Il nodo pisano di Obiezione Respinta trae inoltre forza dall’occupazione della Limonaia – Zona Rosa il 7 aprile 2017, uno spazio femminista aperto a tutte le soggettività non omologate alla figura del maschio bianco eterosessuale, che resiste anche a un primo sgombero venendo rioccupato a breve e tuttora esistente. Al suo interno sono stati sviluppati durante il primo anno di occupazione uno sportello legale e uno ginecologico, oltre che un corso di lingue che ha visto la partecipazione di molti migranti accolti nelle strutture presenti sul territorio di Pisa.
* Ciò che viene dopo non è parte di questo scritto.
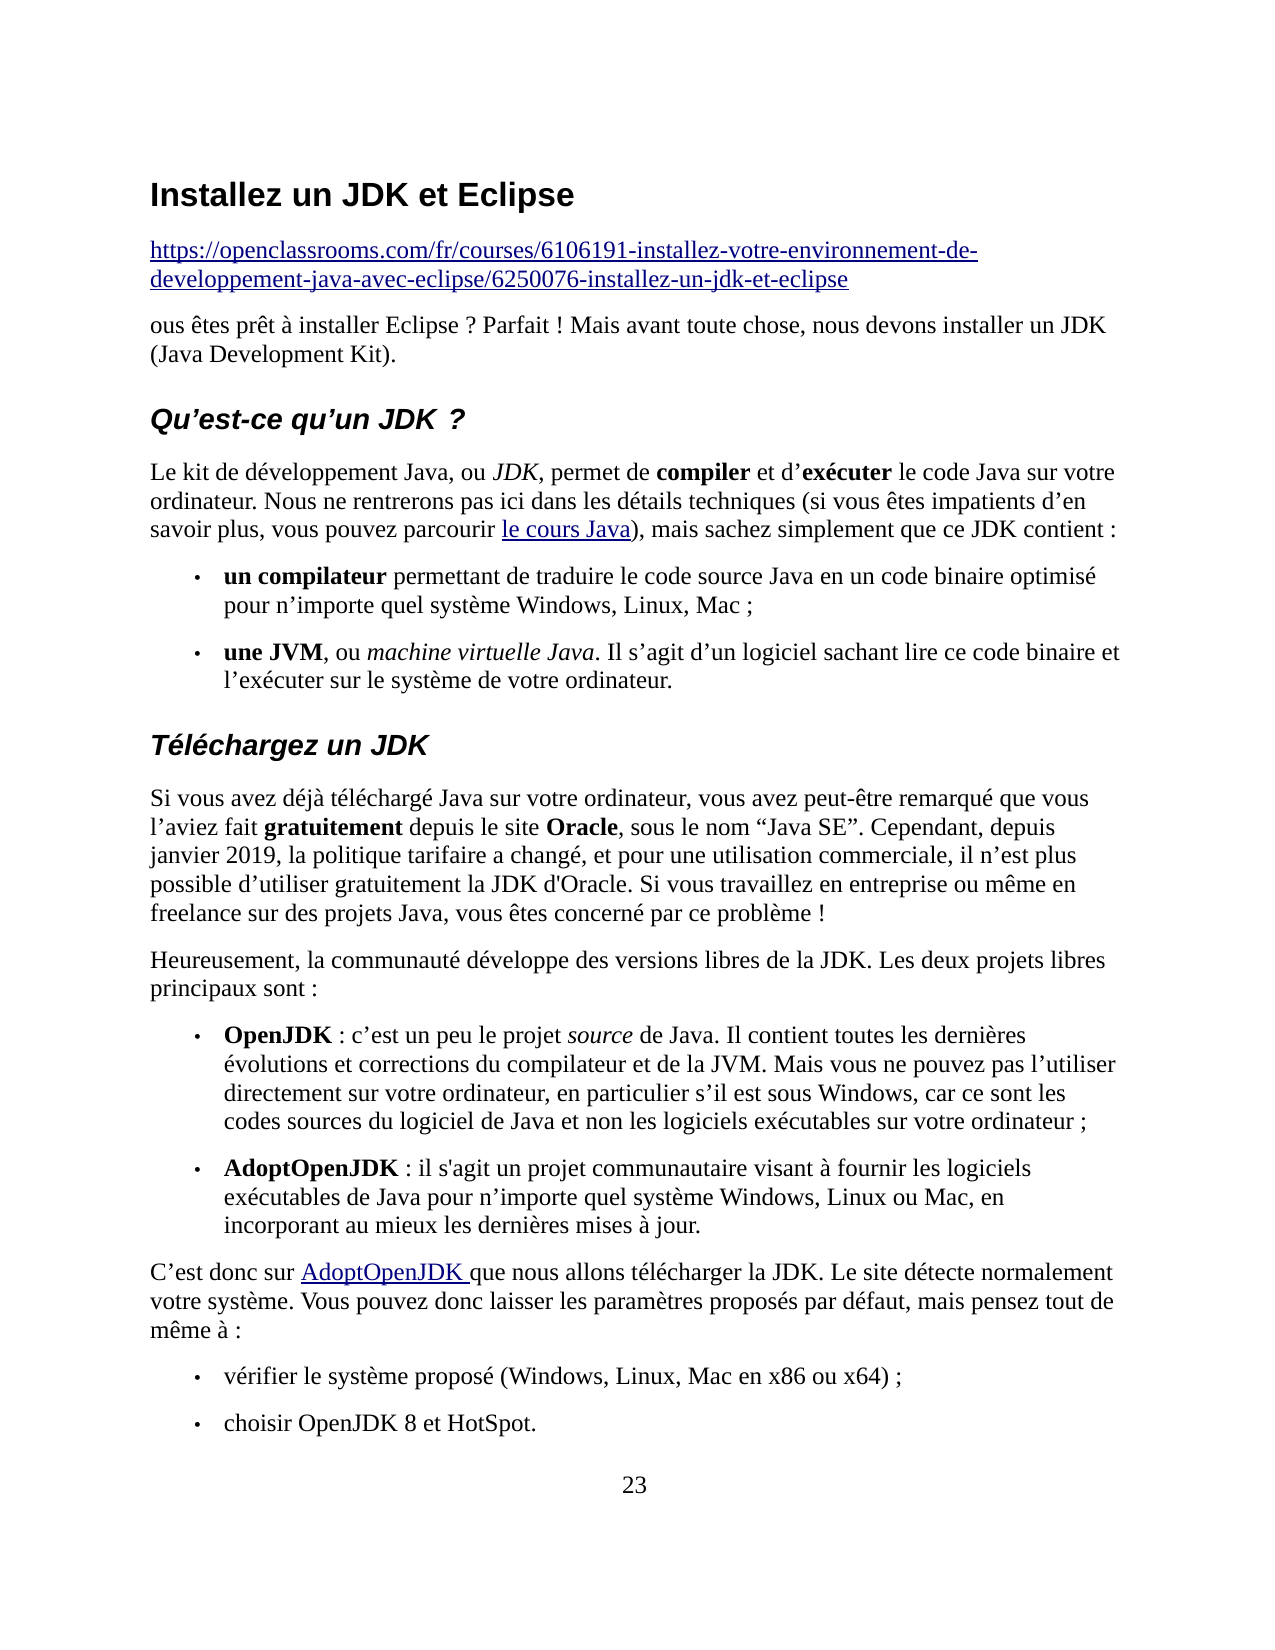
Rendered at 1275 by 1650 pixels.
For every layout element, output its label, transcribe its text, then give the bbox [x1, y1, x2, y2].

text C’est donc sur AdoptOpenJDK que nous allons télécharger la JDK. Le site détecte normalement votre système. Vous pouvez donc laisser les paramètres proposés par défaut, mais pensez tout de même à : [150, 1257, 1125, 1343]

Al termine degli interventi è seguito un dibattito che ha messo l’accento sull’importanza della difesa di tutti gli spazi femministi sotto attacco, da quelli attualmente occupati a quelli messi in vendita come la Casa delle Donne di Viareggio, indicando come via da seguire il rafforzamento della rete dei contatti sia nell’ottica di mettere in circolazione saperi ed esperienze sia per darsi solidarietà e aiuto reciproco in caso di bisogno.
La serata è poi proseguita con un ricco aperitivo accompagnato da una mostra di fotografia, proiezione di video, letture e il concerto delle De’ Soda Sisters. Prossimo appuntamento sabato 26 maggio alle 18:30 presso la biblioteca di San Concordio dove verrà presentato il libro di Angela Davis “Donne, razza e classe”.